**EXCERPT**
_ _ _ _

## Financial Fraud Classifier
#### Sam Berkson and Ben Puryear
#### CPSC 322 Final Project

In [55]:
from mysklearn import myclassifiers, myevaluation, mypytable, myutils
import importlib

# set up the data for later usage
importlib.reload(mypytable)

# first we are going to import the dataset into a mypytable object
mytable = mypytable.MyPyTable()
mytable.load_from_file("input_data/Fraud_chop.csv")

# the values of type are strings, so we will convert them to ints to be able to be used in the classifiers
mytable.convert_col_to_int('type')
mytable.convert_col_to_int('amount')
mytable.drop_cols(['step','nameOrig', 'nameDest']) # we dont need step, nameOrig, nameDest, isFlaggedFraud

# we also will make x and y
X = []
y = []
for row in mytable.data:
    X.append(row[0:len(row)-1])
    y.append(row[-1])

# creating our training and test sets
X_train_folds_indexes, X_test_folds_indexes = myevaluation.kfold_cross_validation(X,13) # 13 proved to be our most accurate # of folds

X_test_folds, X_train_folds, y_test_folds, y_train_folds = myutils.indexes_to_fold(X_test_folds_indexes, X_train_folds_indexes, X, y)
X_test, X_train, y_test, y_train = myutils.folds_to_train_test(X_test_folds, X_train_folds, y_test_folds, y_train_folds)


### Introduction)  

* Why are we doing this in the first place?
    * The potential impact of our results are pretty intuitive.  Automated fraud detection systems have massive applications for both businesses as well as financial institutions.  A system like this could be used to stop fradulent activies, and help identify the perpetrators of financial crimes.  A system like ours would likely affect the following stakeholders:
    * Consumers
        * Consumer's financial assets gain increased security, and helps to increase trust in modern financial institutions which can help stimulate economic growth.
    * Businesses
        * Businesses can save needless expense by ensuring that they are not the victims of fradulent transactions out of company accounts, or the victims of fradulent orders.
    * Financial Institutions
        * Banks can automate the task of consumer protection, allowing them greater resources to pursue recovery of funds through all available avenues.

_ _ _ _

**DIRECTIONS**
A – In the fraud classifier notebook, what number of folds proved most accurate?
B – Condense the paragraph in the fraud classifier notebook that begins "The potential impact of our results" into one or two shorter sentences, keeping its main facts.
C – Please quote the fraud classifier notebook starting at "# creating our" and ending at "### Introduction)".
The material is unrelated to the fraud classifier notebook.

**RECORDS SHOWN**
_ _ _ _

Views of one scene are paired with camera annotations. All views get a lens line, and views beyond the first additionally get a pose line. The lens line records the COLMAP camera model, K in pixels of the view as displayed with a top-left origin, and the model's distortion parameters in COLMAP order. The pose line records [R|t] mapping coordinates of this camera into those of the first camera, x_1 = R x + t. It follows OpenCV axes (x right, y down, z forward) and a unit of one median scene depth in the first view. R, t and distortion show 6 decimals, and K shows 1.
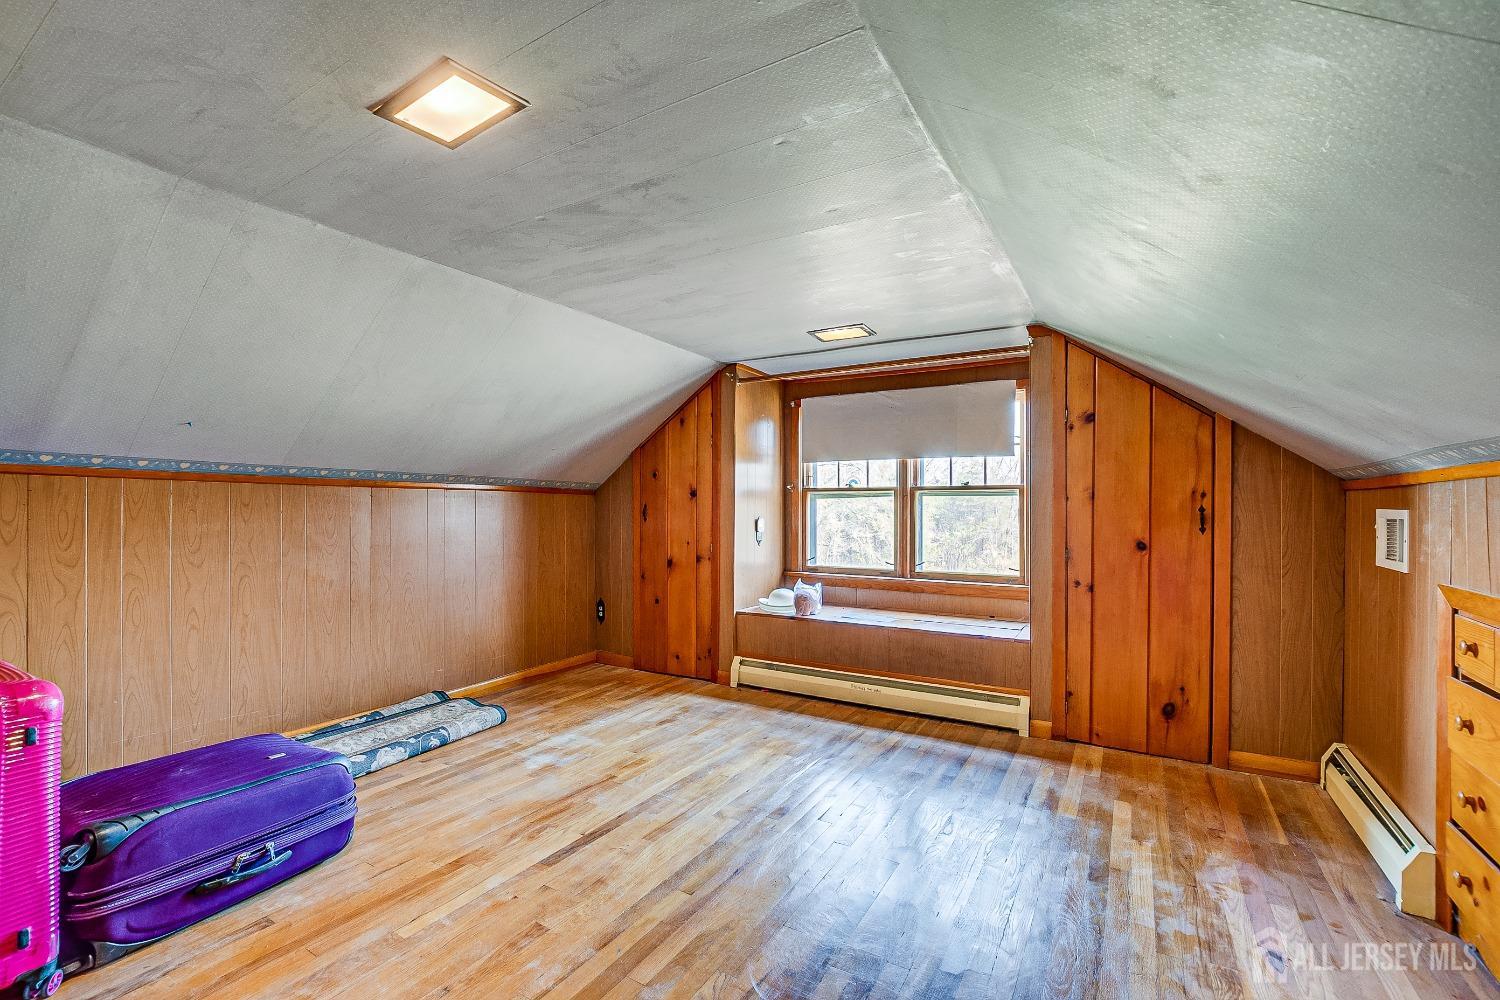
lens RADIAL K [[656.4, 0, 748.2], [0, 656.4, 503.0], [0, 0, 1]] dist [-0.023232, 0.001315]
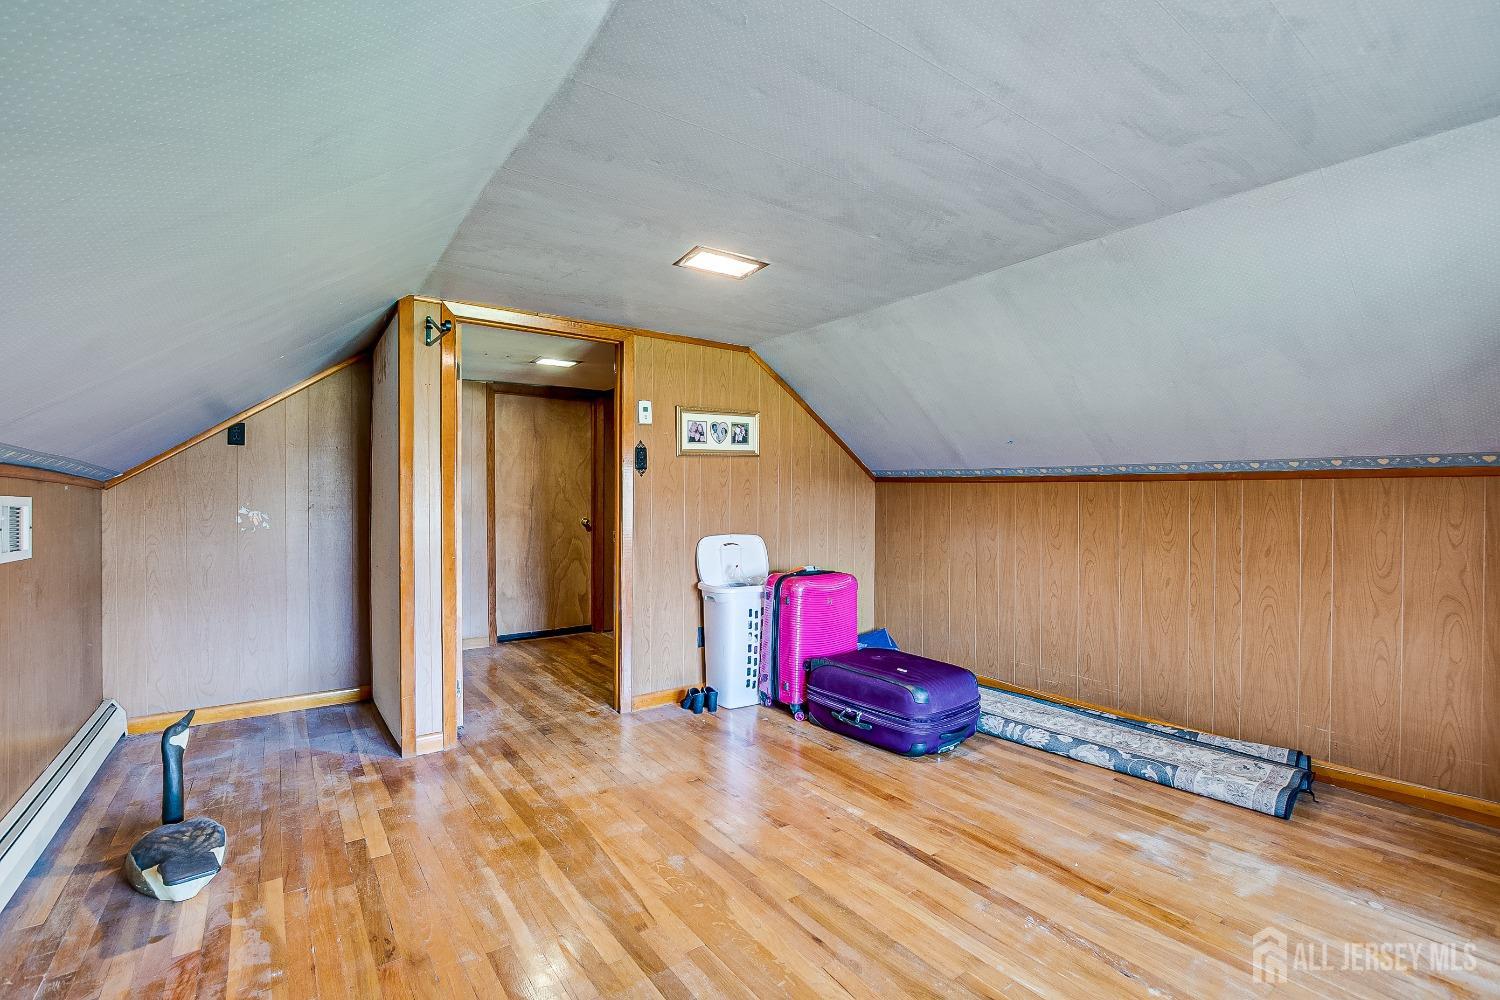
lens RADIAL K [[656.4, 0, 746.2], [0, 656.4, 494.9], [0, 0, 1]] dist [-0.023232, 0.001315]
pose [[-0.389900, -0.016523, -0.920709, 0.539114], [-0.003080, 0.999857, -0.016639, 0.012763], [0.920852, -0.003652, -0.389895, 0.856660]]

_ _ _ _

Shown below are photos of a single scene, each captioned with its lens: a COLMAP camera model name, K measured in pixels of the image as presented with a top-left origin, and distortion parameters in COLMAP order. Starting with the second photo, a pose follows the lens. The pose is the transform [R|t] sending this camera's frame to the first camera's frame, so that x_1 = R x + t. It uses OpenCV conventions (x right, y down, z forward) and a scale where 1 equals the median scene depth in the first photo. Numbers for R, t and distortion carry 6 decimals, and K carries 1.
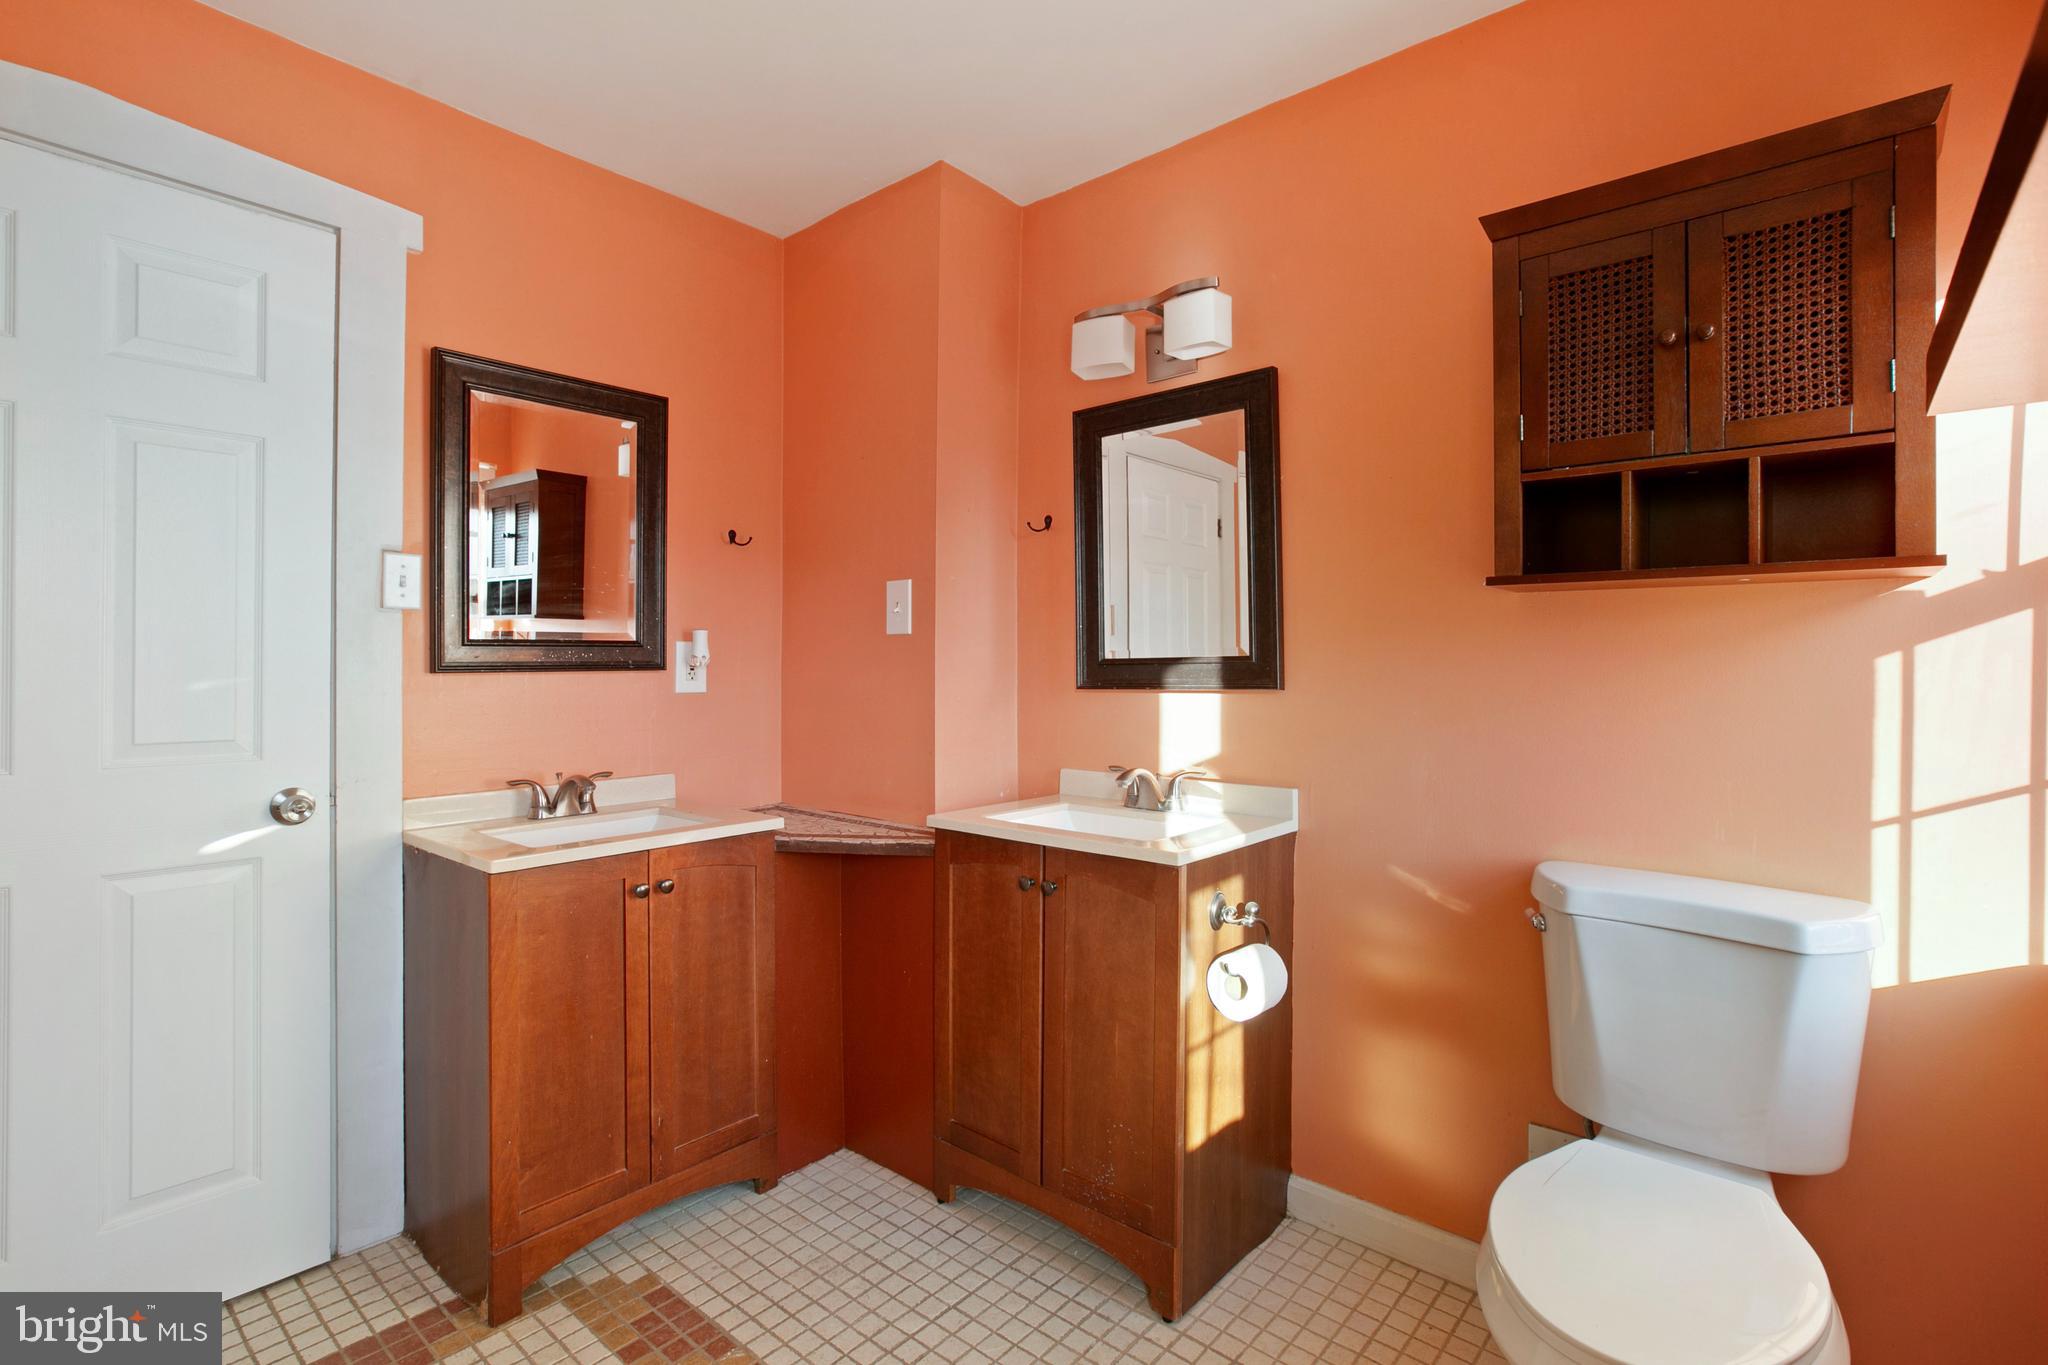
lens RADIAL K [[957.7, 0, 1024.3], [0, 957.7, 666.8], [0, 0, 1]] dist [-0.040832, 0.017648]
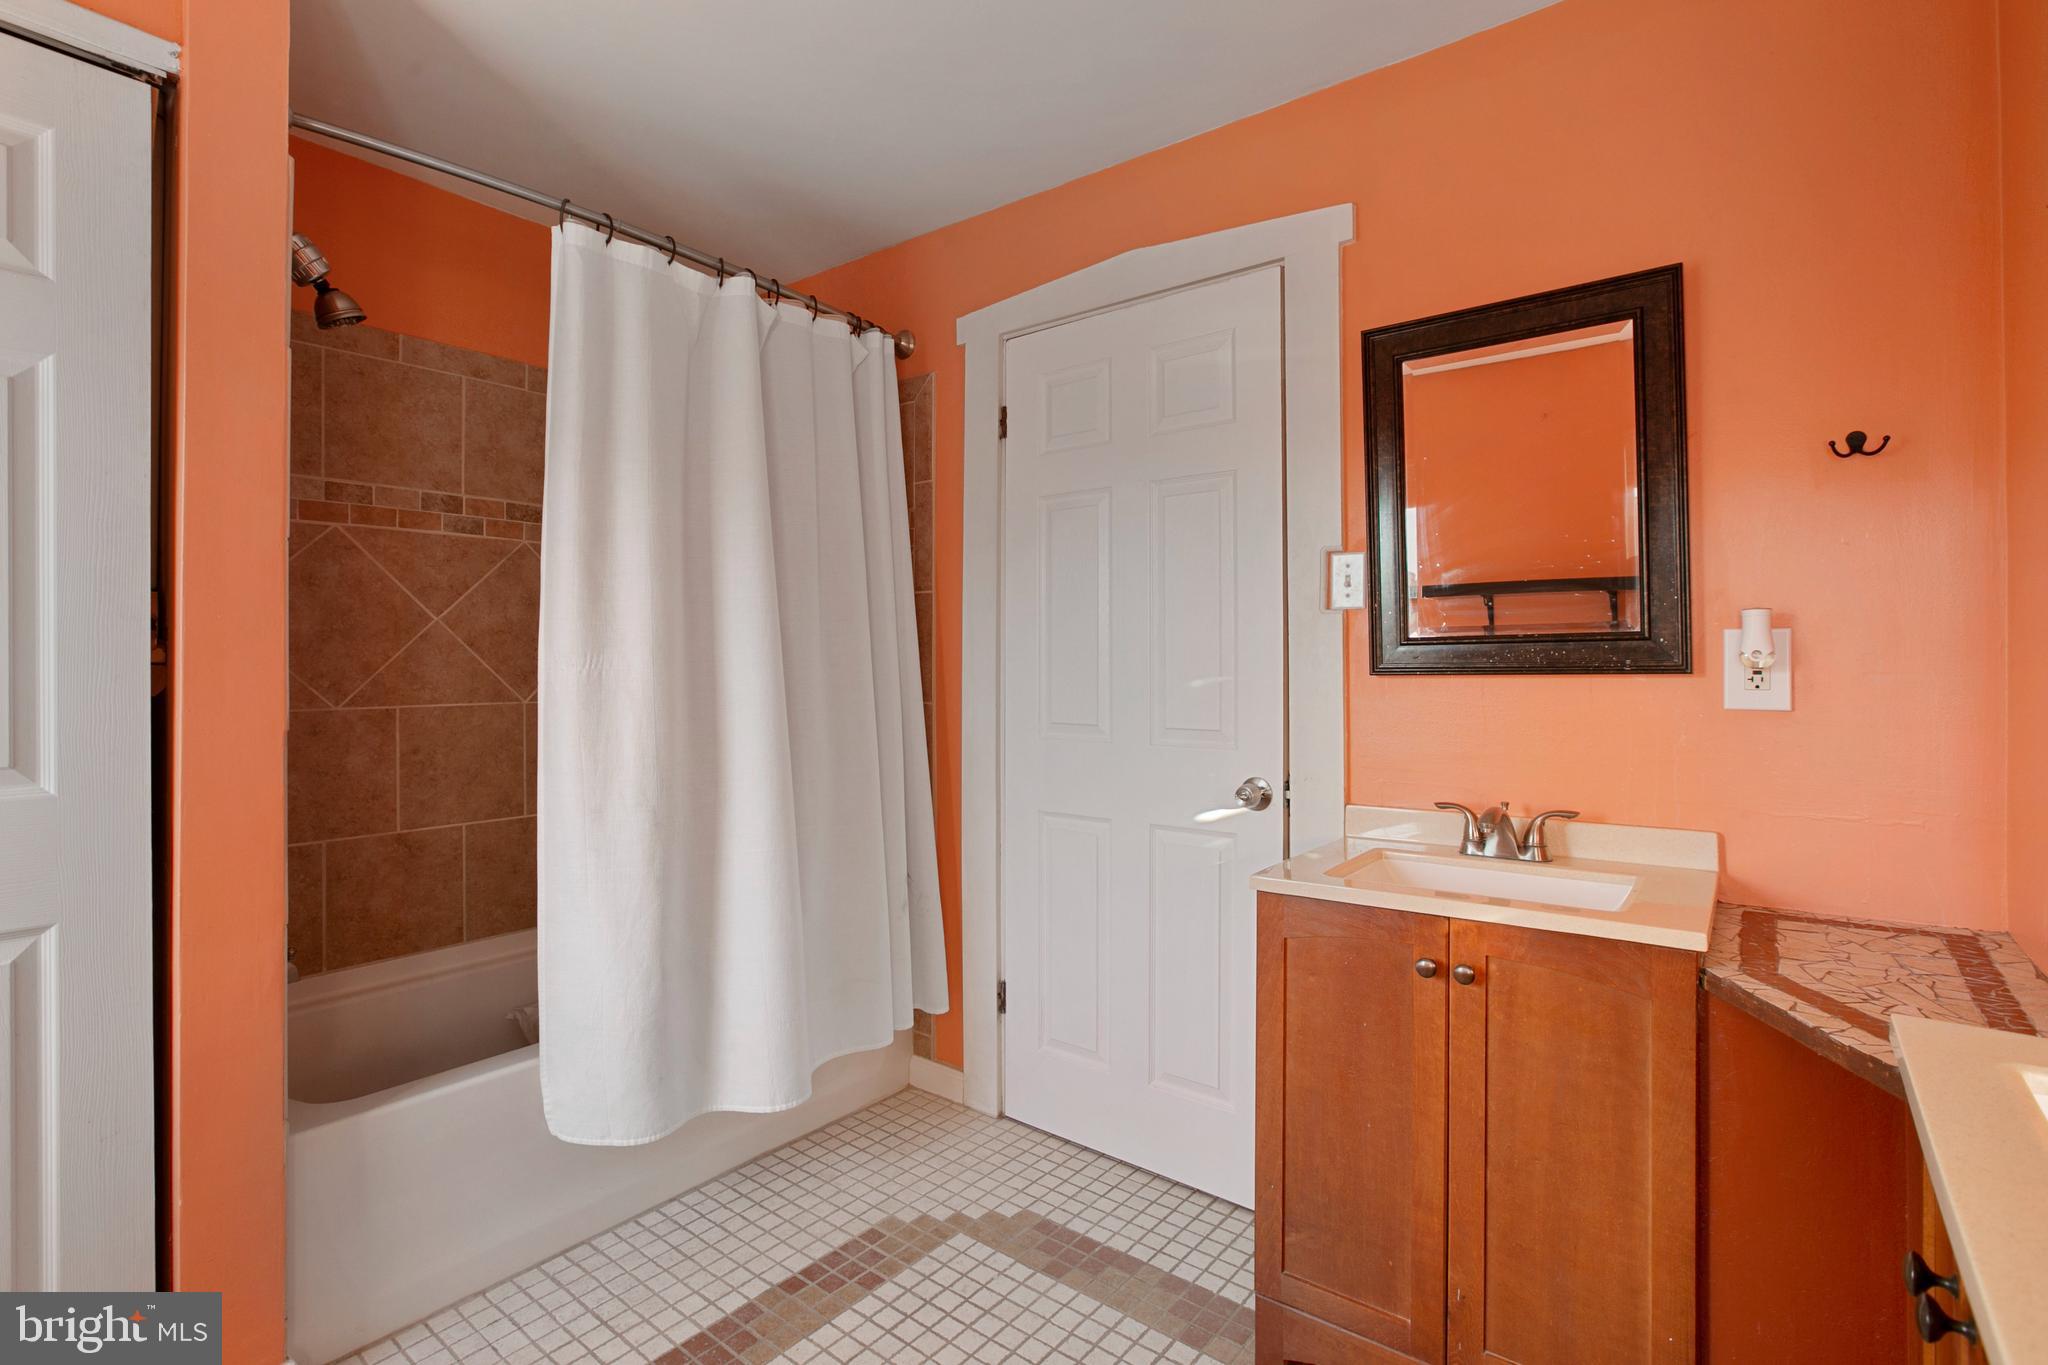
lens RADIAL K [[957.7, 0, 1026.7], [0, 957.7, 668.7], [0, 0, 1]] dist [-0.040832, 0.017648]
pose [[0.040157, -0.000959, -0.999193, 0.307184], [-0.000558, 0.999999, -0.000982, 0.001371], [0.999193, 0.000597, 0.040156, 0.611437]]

_ _ _ _

**RESULTS BY TASK**
A – 13

B – Automated fraud detection has major uses for businesses and financial institutions, since it could stop fraudulent activities and help identify the perpetrators of financial crimes. Such a system would likely affect several groups of stakeholders.

C –
# creating our training and test sets
X_train_folds_indexes, X_test_folds_indexes = myevaluation.kfold_cross_validation(X,13) # 13 proved to be our most accurate # of folds

X_test_folds, X_train_folds, y_test_folds, y_train_folds = myutils.indexes_to_fold(X_test_folds_indexes, X_train_folds_indexes, X, y)
X_test, X_train, y_test, y_train = myutils.folds_to_train_test(X_test_folds, X_train_folds, y_test_folds, y_train_folds)


### Introduction)